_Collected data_
※ ※ ※

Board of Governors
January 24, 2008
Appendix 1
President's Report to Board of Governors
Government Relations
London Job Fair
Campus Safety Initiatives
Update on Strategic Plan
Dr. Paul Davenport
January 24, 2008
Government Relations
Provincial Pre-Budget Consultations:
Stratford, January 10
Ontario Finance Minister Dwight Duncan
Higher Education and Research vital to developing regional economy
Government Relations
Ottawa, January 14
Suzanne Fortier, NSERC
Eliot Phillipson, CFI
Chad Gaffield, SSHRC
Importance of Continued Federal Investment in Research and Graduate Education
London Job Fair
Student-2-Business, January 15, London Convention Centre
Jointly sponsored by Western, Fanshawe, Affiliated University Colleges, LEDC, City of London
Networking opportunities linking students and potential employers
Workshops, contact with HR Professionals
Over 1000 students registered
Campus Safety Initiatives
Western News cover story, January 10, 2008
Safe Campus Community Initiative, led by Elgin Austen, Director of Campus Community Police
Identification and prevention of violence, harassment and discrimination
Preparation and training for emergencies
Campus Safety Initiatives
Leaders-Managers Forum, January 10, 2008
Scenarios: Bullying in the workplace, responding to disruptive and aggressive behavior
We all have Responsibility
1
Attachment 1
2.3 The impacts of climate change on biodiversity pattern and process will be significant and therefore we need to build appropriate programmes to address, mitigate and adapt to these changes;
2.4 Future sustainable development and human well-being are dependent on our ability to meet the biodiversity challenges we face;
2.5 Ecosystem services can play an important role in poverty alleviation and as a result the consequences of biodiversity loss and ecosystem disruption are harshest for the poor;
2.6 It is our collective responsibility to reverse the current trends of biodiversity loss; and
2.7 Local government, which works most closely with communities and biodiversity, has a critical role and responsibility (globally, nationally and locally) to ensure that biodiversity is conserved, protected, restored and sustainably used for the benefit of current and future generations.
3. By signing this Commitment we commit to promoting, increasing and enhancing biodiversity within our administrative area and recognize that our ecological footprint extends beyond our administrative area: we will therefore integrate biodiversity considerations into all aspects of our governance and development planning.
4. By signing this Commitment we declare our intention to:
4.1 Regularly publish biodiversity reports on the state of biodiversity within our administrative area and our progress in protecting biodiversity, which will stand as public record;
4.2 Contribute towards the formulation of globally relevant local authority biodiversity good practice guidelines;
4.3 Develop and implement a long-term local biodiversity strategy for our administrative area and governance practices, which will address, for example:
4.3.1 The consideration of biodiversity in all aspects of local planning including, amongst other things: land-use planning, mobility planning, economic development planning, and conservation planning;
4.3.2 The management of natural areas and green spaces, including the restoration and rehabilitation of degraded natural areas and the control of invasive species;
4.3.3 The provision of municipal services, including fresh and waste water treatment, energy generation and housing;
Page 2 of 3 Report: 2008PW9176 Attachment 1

※ ※ ※

Beginning of the records through the line with "Chad Gaffield, SSHRC": return that span exactly and stop there.

_WORKED SOLUTION_
Board of Governors
January 24, 2008
Appendix 1
President's Report to Board of Governors
Government Relations
London Job Fair
Campus Safety Initiatives
Update on Strategic Plan
Dr. Paul Davenport
January 24, 2008
Government Relations
Provincial Pre-Budget Consultations:
Stratford, January 10
Ontario Finance Minister Dwight Duncan
Higher Education and Research vital to developing regional economy
Government Relations
Ottawa, January 14
Suzanne Fortier, NSERC
Eliot Phillipson, CFI
Chad Gaffield, SSHRC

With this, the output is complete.